Arbeitsauftrag 1 -> In welchem Jahr hat der Bundesrat laut dem Textausschnitt entschieden, E-Voting gegenüber E-Collecting zu priorisieren?
Arbeitsauftrag 2 -> Schreiben Sie den Teil des Textausschnitts ab, der mit den Worten „Vor 19 Jahren“ anfängt und nach den Worten „tapfer festgehalten hat.“ endet.

Textausschnitt ->
----

Mein Redebeitrag für die Medienkonferenz vom Dienstag, 3. März 2020, zur kantonalen Volksmotion: «Mehr Demokratie für Schaffhausen – einfach & sicher».

Vor 19 Jahren hat der Bundesrat einen historischen Fehlentscheid getroffen. Er hat 2002 im Rahmen der Strategie «Vote électronique» entschieden, E-Voting gegenüber E-Collecting zu priorisieren, woran er bis heute tapfer festgehalten hat.

Seit 19 Jahre also liegt die Digitalisierung der elektronischen Unterschriftensammlung auf Eis. Die Schweiz ist eine Briefkasten-Demokratie geblieben, die noch immer auf Papier und Bleistift setzt. Doch jetzt, wo E-Voting mehr und mehr unter Druck steht, kommt ein lang ersehnter Demokratie-Frühling und zwar durch Kantone wie Schaffhausen, die E-Collecting auf die politische Agenda setzen. Und dies, nur wenige Monate bevor wir darüber abstimmen, ob die nationale E-ID von privaten Unternehmen herausgeben wird. Auch für E-Collecting wäre dies ein Richtungsentscheid.

----

Quellenangaben ->
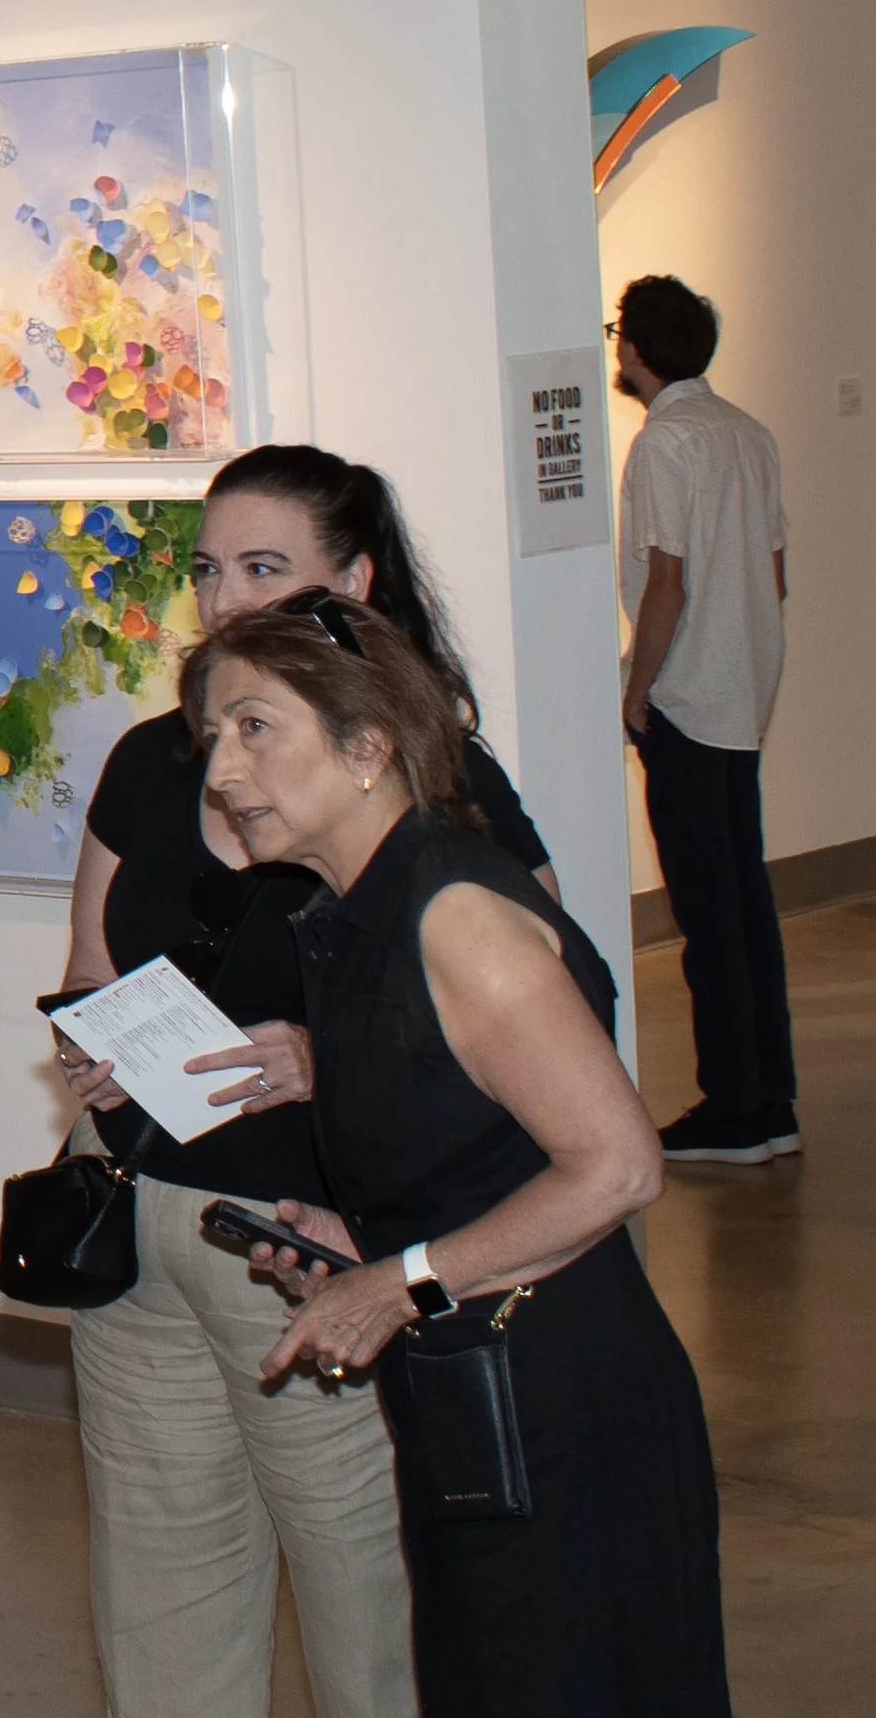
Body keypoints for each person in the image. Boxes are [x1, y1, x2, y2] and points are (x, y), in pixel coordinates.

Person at [52, 445, 556, 1718]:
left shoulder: (427, 778)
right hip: (144, 1229)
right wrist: (90, 1053)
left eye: (266, 567)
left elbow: (548, 1020)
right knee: (161, 1598)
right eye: (211, 569)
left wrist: (327, 1061)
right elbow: (85, 965)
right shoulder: (149, 763)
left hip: (320, 1244)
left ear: (354, 584)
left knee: (369, 1606)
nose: (228, 600)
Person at [202, 597, 726, 1718]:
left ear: (367, 744)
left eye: (253, 726)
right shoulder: (353, 920)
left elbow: (620, 1167)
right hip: (470, 1398)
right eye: (212, 734)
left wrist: (401, 1279)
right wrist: (364, 1249)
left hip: (564, 1410)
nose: (222, 768)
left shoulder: (454, 918)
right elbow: (472, 1157)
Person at [611, 273, 798, 1161]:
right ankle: (772, 1099)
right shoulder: (747, 434)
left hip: (687, 698)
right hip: (744, 691)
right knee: (745, 899)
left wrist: (635, 689)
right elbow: (773, 575)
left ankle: (731, 1108)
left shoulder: (664, 446)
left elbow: (665, 585)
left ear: (636, 350)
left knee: (705, 911)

----

Lösung 1 -> 2002

Lösung 2 ->
Vor 19 Jahren hat der Bundesrat einen historischen Fehlentscheid getroffen. Er hat 2002 im Rahmen der Strategie «Vote électronique» entschieden, E-Voting gegenüber E-Collecting zu priorisieren, woran er bis heute tapfer festgehalten hat.